I've eaten carp cleaned with removal of the mudline... but never smoked carp.

Oh, and the carp I had was cooked with sausage which took the "carp taste" out of it.

Been a long time though.


----------



## moonwolf (Sep 20, 2004)

In my youth, a friend and me tried spearing carp in the shallows when they were 'rolling'. We'de wade in the water, or swim along and see the carp close enough, we'de aim and set the spear. We got some huge ones over 20 pounds that way.


----------



## CoonXpress (Sep 20, 2004)

Never tried spearing, but I bowfish for them all the time. I don't eat the ones I shoot, due to contamination from the arrow, and I usually start in the morning and don't get done until sundown. Never smoked one, but every once I poach one, and flake the meat off, and use the meat in a fairly spicy recipe.


----------



## Old Vet (Oct 15, 2006)

Well I have done it . There is nothing like a 20 lbs carp on the end of a pole. Be careful so they don't whoop you. I like mine presure cooked and then treat them like salmon.

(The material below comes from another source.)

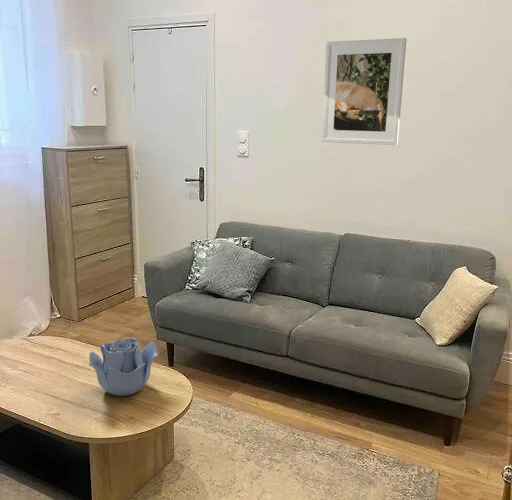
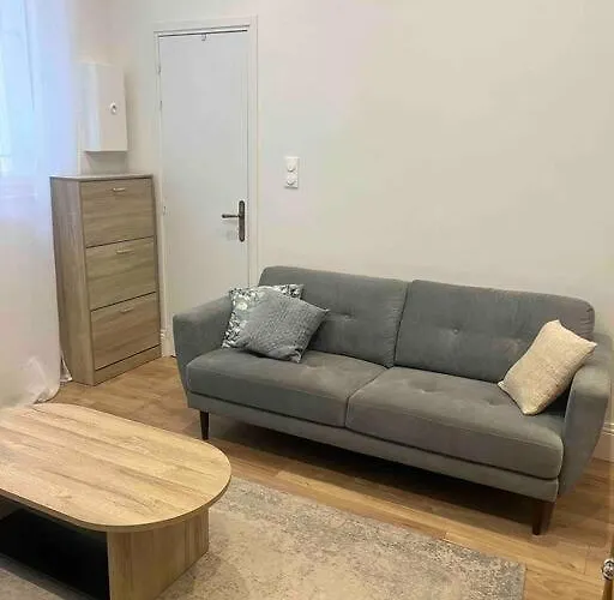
- decorative bowl [88,337,159,397]
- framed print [320,37,408,146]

I like the patties that you make with them.


----------



## Junkmanme (Dec 16, 2006)

A friend of mine used to grind the carp like hamburger, then mix 50-50 with hamburger.
Then he made "hamburger patties" and cooked them on the outdoor grill.

Eaten just like hamburgers and VERY TASTY!


----------



## big rockpile (Feb 24, 2003)

Eat Carp all the time.Just make sure you cut the Mud Vein out.

big rockpile


----------



## GREENCOUNTYPETE (Jul 25, 2006)

i din't get any friday the air and water temp had dropped because of a big thunderstorm thursday night and they were only rolling on the sunny side of the channel i can't go over there private docks 

but i will try this afternoon 

the mud vien where is it , what am i looking for


----------



## GREENCOUNTYPETE (Jul 25, 2006)

well got one on the first throw 

about 24 inches long


----------



## fishhead (Jul 19, 2006)

I've seen people use step ladders set in shallow water so they could look down easier. Also polarized sunglasses if you have a pair.

You might even try scattering some canned corn or peas around.


----------



## Paquebot (May 10, 2002)

GREENCOUNTYPETE said:


> the mud vien where is it , what am i looking for


That's the black stripe down the side of them. More properly called lateral stripe. It's not meat but a lot of nerves and so on.

Used to spear lots of carp in the 1960s but most fun ever was to catch them in the shallows and use a 2x4. After a long session of spawning, sometimes could find a tired female with 2 or 3 smaller males on each side of her. Smack that 2x4 down just right and maybe get 3 or 4 at a time! Had to be right in the water with them and then they'd accept me as just another splashing carp. 

I was doing that one time on Lake Wisconsin north of Merrimac in 1962. It was just for fun and to simply toss them up on the bank for the mink and foxes. Two guys from Milwaukee came into the bay with a big boat and was willing to take every one I had. Traded several hundred pounds of carp for a 6-pack of Miller's!

There was mention of grinding them? You betcha! Mixed with a bit of sage, onion, and bread crumbs, you've got some great fish patty material. 

Martin


----------